With a deeper scratch, you’re going to have to replace the coloured paint and possibly the primer below it as well. Here, you’ll have to spend a bit of time doing your homework, as you will need to get the right sort of paint or you will have an odd patchwork spot on your vehicle that looks worse than the scratch. If you know where to look on your car body (it varies from marque to marque), you can find the code number for the paint type. Try the door jamb, the glove box, in the bonnet by the VIN sticker, in the boot by the spare tyre, the owner’s manual… Yes, there are websites that have databases of the codes, but you have to be sure that you search on an Australian site (US and UK ones don’t have some Aussie favourites like the Ford Falcon). It also pays to know the name of your paint colour – there’s a lot more than 50 shades of grey out there… Do your homework, get that number and march down to the automotive supplies shop with it and ask for it (or you can try ordering it online).

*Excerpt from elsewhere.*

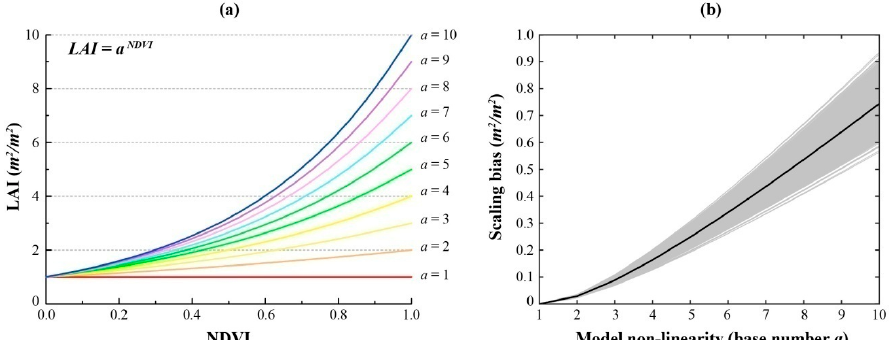
Figure 5. The relationship of model non-linearity with scaling bias. ( a ) The non-linearity of LAI estimation model ( LAI = a NDVI ) represented by the base number a . ( b ) The relationship between base number a and the scaling bias. The grey lines represent the simulations of 10,000 groups and the black line represent the average scaling bias.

Use a scuffing pad to roughen up the surface immediately on and around the scratch so it will take new paint. Don’t do too wide an area. After brushing surface dust away (blow on it), apply the primer and let it dry.
Once the primer has dried, it’s painting time. You can apply it with a brush, a pen or as a spray. A spray gives the nicest finish, but you’ll need to mask off things like headlights and bumpers. Let it dry for at least 15 minutes, then apply another layer. You may need to apply several layers until the scratch area looks like the undamaged paint around it.
Finish off with a spray-on clear coat, then a good waxing after the clear coat has dried. Wax the whole car while you’re at it so you don’t get funny looking patches of dull and shiny.
More extensive scratches, such as those inflicted by pillocks keying your car, may be better dealt with by a professional. It’ll certainly be less hassle.